··· Records to process
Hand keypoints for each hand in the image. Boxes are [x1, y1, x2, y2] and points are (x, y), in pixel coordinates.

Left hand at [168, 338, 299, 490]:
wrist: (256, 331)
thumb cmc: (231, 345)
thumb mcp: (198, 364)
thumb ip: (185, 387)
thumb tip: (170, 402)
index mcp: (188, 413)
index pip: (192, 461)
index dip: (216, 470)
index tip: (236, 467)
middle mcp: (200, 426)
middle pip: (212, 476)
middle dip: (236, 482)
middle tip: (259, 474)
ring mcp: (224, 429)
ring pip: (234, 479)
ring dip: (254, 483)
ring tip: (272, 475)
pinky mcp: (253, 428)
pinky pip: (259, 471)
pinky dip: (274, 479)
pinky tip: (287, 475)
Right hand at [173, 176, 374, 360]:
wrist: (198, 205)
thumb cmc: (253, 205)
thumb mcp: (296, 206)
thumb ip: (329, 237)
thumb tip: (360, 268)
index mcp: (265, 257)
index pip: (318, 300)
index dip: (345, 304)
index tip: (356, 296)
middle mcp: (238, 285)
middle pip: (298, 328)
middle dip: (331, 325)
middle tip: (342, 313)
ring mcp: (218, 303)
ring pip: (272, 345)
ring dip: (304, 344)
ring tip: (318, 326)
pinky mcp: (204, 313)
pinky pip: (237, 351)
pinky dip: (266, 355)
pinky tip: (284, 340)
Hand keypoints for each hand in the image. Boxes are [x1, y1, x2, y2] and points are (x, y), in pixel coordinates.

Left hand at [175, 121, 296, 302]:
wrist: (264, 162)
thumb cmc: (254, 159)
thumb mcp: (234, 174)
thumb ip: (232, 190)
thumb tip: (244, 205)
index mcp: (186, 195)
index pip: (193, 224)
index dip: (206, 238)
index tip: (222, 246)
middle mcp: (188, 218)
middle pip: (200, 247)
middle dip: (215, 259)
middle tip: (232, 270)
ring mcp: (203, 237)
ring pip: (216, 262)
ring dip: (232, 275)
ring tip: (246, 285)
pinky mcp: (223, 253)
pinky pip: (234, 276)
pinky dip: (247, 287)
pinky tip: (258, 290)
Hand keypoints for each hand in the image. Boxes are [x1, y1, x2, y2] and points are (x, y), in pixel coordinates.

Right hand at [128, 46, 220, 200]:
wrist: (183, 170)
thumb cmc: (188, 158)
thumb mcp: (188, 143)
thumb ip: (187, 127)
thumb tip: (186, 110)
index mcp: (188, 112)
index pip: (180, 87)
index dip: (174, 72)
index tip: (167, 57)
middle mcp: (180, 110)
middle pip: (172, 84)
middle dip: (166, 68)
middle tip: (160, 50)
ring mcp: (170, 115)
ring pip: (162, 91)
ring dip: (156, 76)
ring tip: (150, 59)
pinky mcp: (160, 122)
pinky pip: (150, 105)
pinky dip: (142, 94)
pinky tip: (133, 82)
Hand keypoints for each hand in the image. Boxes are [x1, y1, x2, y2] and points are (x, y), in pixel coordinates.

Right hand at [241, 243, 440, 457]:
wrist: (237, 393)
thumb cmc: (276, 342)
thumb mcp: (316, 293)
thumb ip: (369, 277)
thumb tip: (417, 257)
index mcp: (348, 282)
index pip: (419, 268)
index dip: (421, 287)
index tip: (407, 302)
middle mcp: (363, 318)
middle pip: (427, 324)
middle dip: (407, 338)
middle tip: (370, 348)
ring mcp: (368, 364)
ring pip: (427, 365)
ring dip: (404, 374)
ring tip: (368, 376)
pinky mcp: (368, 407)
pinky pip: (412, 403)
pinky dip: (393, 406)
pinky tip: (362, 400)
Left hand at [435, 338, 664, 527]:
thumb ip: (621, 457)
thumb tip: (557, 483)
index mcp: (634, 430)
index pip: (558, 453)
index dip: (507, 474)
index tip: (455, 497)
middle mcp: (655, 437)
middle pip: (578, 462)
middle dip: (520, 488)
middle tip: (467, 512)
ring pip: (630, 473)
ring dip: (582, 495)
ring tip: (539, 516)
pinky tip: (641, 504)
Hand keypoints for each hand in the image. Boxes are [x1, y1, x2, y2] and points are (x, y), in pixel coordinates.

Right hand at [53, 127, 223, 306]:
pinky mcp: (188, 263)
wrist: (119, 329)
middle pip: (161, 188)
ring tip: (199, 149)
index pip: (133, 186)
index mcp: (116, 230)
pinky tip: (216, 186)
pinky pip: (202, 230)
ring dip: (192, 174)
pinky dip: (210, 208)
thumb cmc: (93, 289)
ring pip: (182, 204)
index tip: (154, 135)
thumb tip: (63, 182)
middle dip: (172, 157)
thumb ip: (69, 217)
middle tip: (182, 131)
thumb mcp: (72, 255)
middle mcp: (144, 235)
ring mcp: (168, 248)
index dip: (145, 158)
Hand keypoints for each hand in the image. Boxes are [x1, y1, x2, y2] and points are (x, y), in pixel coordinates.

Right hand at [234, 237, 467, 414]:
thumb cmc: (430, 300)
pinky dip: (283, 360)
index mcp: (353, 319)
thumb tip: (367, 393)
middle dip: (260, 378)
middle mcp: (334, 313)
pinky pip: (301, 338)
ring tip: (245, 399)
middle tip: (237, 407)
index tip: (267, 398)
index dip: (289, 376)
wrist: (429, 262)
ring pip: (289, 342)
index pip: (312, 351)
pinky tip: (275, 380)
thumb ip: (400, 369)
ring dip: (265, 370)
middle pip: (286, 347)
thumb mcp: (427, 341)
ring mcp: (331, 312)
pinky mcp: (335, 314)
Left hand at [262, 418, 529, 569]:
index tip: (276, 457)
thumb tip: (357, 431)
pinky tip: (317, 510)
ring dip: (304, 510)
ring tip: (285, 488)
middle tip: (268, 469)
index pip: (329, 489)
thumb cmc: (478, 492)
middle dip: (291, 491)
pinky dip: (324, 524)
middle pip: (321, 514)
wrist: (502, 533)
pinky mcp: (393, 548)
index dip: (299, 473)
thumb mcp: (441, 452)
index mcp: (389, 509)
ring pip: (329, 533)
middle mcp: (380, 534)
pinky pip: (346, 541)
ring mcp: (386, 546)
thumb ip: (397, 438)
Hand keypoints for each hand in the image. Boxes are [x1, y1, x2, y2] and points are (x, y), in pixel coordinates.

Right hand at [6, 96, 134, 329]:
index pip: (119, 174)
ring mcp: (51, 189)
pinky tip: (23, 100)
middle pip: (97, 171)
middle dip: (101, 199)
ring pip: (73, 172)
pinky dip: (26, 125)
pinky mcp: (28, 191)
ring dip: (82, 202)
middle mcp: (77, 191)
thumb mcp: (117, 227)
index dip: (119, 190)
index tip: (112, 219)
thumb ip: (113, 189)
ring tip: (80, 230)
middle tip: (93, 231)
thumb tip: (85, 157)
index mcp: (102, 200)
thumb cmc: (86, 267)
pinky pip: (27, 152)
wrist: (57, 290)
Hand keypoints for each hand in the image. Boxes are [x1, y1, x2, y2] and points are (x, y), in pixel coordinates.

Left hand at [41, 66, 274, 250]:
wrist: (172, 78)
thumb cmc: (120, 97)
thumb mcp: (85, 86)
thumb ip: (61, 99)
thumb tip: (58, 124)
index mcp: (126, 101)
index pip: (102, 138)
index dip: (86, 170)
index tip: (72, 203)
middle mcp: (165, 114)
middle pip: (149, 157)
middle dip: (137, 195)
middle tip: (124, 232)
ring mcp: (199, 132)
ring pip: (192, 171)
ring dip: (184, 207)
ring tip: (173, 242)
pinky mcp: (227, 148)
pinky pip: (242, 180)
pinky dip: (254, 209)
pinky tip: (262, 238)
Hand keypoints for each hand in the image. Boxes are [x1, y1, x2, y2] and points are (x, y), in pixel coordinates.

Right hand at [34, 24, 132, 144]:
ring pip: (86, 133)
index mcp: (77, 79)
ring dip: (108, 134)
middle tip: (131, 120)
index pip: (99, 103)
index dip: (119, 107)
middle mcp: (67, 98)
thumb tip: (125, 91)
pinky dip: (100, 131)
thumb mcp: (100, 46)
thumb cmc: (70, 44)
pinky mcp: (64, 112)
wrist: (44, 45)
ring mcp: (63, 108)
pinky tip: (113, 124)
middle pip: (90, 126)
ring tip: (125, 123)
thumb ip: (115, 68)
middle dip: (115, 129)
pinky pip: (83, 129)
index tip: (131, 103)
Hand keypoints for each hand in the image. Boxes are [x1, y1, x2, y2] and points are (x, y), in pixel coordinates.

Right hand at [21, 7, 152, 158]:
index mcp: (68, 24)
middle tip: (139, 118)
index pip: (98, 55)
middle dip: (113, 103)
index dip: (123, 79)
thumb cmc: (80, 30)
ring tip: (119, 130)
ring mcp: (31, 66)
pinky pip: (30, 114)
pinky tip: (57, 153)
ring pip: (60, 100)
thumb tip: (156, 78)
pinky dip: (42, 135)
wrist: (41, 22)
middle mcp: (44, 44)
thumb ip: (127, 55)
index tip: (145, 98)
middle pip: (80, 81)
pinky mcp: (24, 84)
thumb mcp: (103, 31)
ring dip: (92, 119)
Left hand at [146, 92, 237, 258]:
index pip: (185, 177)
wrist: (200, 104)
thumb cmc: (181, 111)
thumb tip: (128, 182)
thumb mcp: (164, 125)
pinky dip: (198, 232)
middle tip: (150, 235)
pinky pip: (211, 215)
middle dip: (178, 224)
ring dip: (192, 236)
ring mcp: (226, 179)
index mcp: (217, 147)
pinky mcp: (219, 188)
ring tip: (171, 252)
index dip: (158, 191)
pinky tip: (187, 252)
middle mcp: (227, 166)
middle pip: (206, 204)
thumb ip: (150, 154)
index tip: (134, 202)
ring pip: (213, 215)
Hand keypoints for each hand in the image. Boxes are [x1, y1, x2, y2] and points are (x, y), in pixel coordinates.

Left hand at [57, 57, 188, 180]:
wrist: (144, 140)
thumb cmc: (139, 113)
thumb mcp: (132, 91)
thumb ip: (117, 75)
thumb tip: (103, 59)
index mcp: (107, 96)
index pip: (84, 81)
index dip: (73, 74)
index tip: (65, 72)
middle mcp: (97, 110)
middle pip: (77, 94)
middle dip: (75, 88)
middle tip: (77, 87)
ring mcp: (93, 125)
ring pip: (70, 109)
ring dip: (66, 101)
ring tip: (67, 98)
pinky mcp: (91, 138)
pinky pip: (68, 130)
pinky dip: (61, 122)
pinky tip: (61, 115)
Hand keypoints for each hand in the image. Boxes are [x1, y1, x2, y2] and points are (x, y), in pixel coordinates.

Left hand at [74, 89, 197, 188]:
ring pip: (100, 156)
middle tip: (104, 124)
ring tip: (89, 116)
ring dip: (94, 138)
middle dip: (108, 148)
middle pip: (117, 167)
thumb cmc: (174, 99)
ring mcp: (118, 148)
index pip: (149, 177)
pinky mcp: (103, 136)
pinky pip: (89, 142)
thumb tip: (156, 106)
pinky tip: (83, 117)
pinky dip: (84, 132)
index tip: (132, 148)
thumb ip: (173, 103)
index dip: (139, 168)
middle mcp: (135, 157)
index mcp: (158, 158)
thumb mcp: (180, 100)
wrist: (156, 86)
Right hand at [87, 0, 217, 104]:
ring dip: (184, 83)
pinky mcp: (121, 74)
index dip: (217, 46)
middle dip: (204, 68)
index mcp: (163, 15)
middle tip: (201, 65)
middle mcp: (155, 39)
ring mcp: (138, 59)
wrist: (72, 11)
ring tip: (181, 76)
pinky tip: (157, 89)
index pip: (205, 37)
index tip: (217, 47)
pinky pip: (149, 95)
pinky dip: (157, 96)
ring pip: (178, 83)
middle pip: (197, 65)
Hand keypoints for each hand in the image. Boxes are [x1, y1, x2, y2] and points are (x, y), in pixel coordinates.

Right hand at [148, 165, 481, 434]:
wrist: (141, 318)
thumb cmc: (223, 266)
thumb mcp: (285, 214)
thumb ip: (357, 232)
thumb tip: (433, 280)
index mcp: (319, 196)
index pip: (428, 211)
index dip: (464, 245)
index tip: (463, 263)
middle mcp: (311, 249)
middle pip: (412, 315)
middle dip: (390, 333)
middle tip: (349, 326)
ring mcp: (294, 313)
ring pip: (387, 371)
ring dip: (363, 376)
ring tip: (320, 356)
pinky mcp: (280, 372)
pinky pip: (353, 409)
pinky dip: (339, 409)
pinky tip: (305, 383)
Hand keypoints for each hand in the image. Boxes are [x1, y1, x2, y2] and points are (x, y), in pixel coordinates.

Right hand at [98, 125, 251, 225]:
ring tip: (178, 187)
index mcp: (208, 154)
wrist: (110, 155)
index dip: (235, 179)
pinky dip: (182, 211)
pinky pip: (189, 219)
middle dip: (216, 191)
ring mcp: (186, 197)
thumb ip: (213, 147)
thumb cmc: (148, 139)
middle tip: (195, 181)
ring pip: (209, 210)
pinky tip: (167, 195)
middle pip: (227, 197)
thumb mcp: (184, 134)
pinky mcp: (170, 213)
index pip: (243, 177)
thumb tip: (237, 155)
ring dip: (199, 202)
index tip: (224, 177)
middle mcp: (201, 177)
······
Please return the lines above exactly, from the first one down to the line with "middle mcp: (188, 218)", and stop after that line.

Answer box:
Hand keypoints for each hand in the image. Boxes are [x1, y1, x2, y2] and points are (x, y), in pixel coordinates.

Left hand at [168, 338, 299, 490]:
wrist: (256, 331)
thumb cmc: (231, 345)
thumb mcp: (198, 364)
thumb ip: (185, 387)
thumb tip: (170, 402)
index mcp: (188, 413)
index pip: (192, 461)
index dip: (216, 470)
index tip: (236, 467)
middle mcp: (200, 426)
middle pip: (212, 476)
middle dip: (236, 482)
middle tip: (259, 474)
ring mcp: (224, 429)
ring pip: (234, 479)
ring dip: (254, 483)
ring tip: (272, 475)
pinky mcp: (253, 428)
pinky pip: (259, 471)
pinky dip: (274, 479)
pinky tip: (287, 475)
Right hand at [173, 176, 374, 360]:
wrist: (198, 205)
thumb cmc: (253, 205)
thumb mcp: (296, 206)
thumb ip: (329, 237)
thumb tip: (360, 268)
index mcp: (265, 257)
index pip: (318, 300)
index dip: (345, 304)
index tip: (356, 296)
middle mcp: (238, 285)
middle pip: (298, 328)
middle dip: (331, 325)
middle tip: (342, 313)
ring mcp: (218, 303)
ring pip: (272, 345)
ring dip: (304, 344)
ring tip: (318, 326)
pinky mcp: (204, 313)
pinky pip: (237, 351)
pinky dip: (266, 355)
pinky tip: (284, 340)
Hand keypoints for each hand in the image. Boxes are [x1, y1, x2, y2] and points are (x, y), in pixel coordinates.

Left hand at [175, 121, 296, 302]:
wrist: (264, 162)
thumb cmc: (254, 159)
thumb mcp: (234, 174)
thumb ip: (232, 190)
thumb tip: (244, 205)
index mcp: (186, 195)
index pip: (193, 224)
index dip: (206, 238)
index tip: (222, 246)
middle mcp: (188, 218)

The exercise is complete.